* [EXERCISE]
Return all the lines below exactly. Any picture among them is omitted.

* [RECORDED DATA]
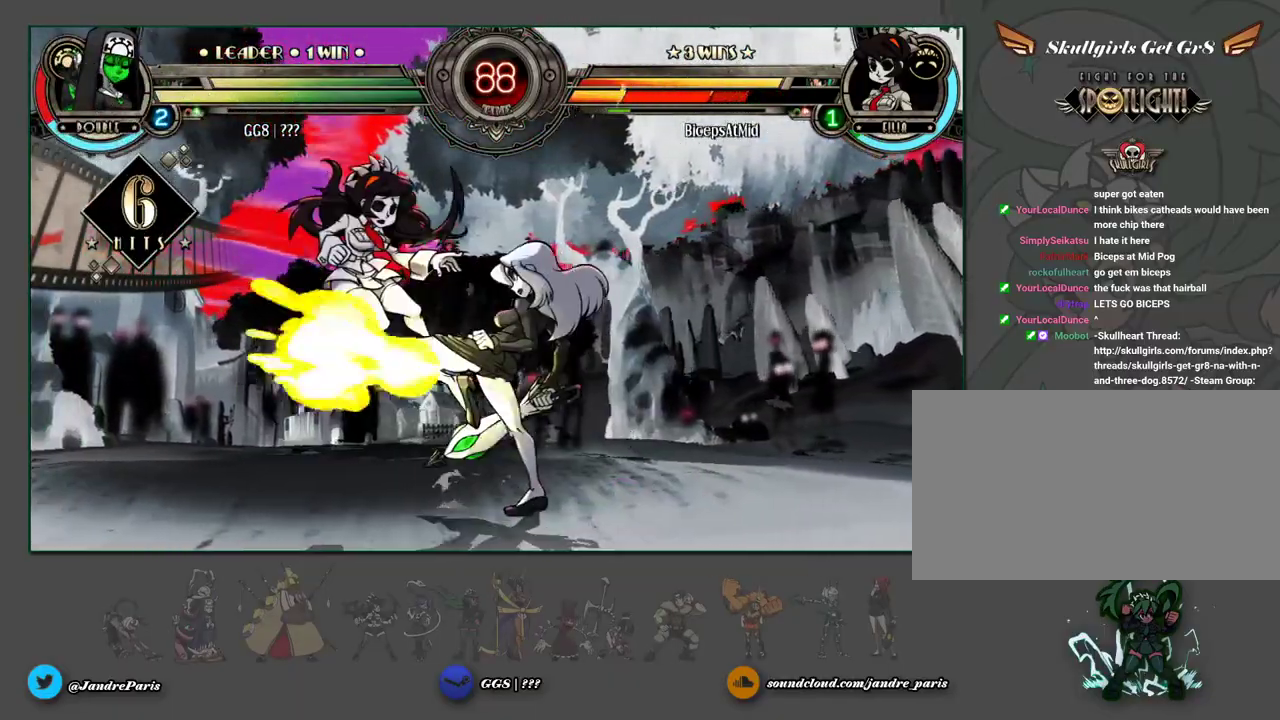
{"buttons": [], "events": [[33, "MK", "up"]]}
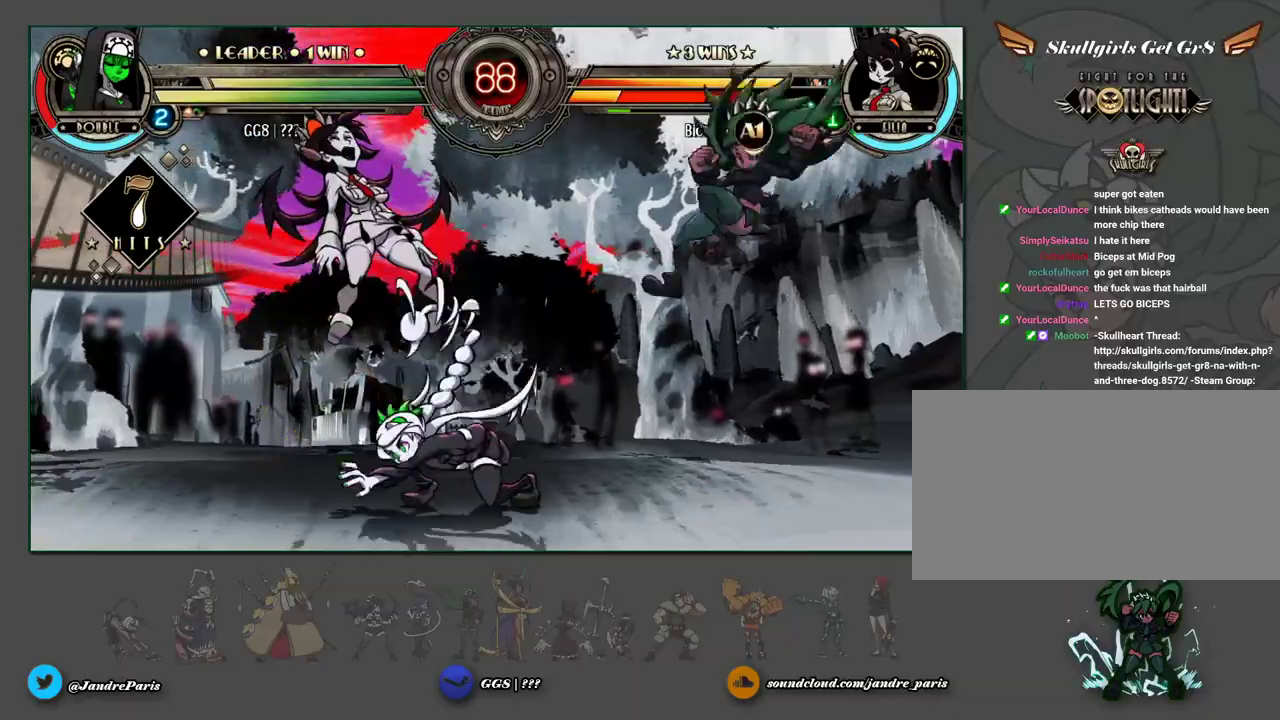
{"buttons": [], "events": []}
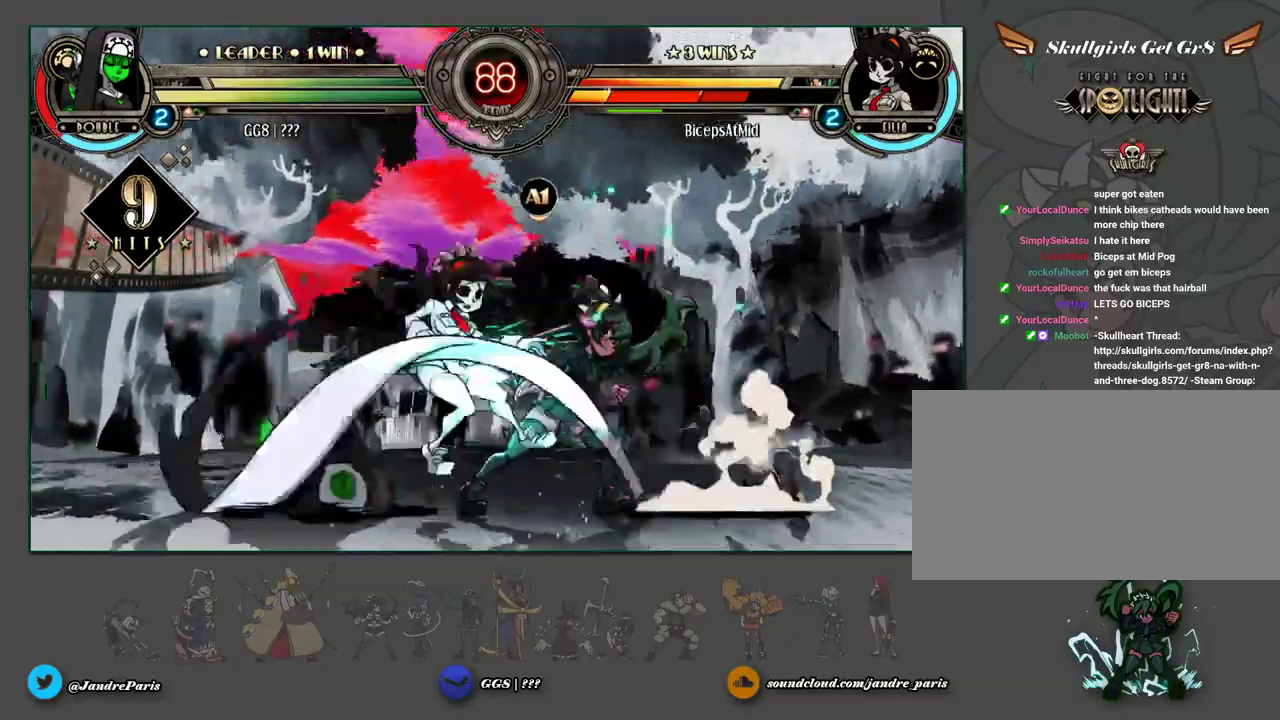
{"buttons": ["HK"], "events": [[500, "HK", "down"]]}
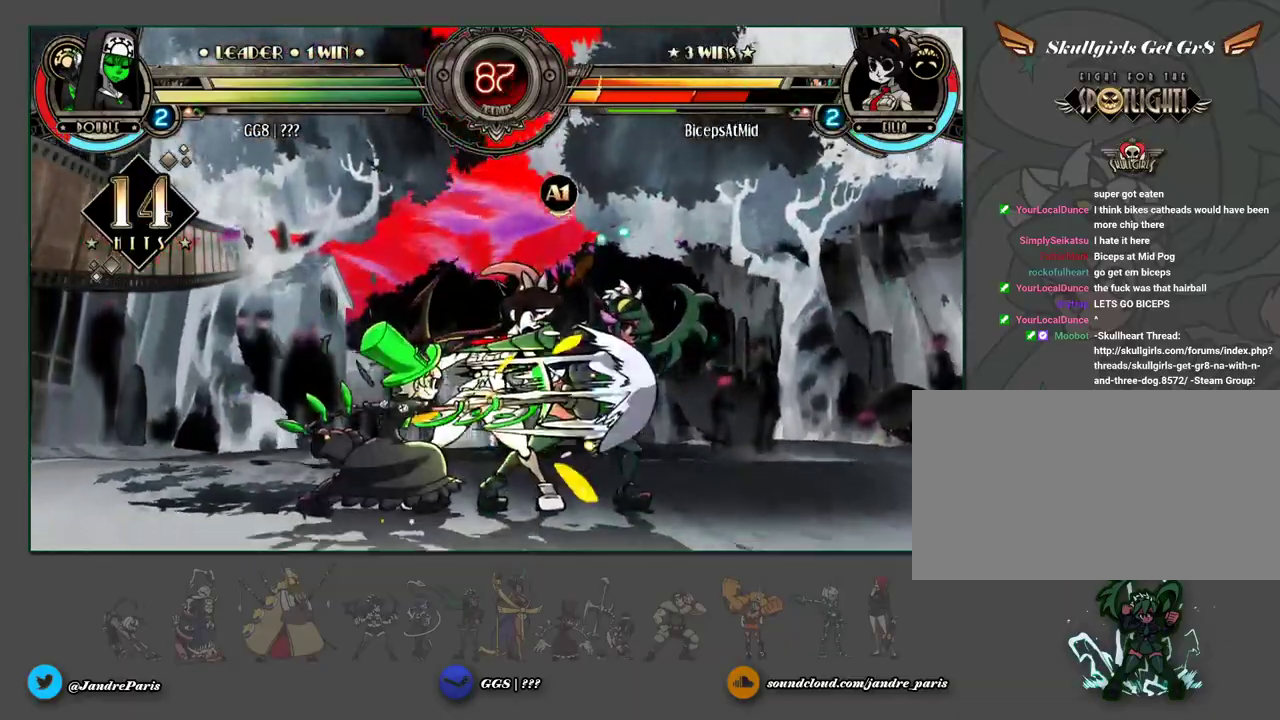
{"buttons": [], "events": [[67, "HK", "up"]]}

* [EXPECTED ANSWER]
{"buttons": [], "events": [[33, "MK", "up"]]}
{"buttons": [], "events": []}
{"buttons": ["HK"], "events": [[500, "HK", "down"]]}
{"buttons": [], "events": [[67, "HK", "up"]]}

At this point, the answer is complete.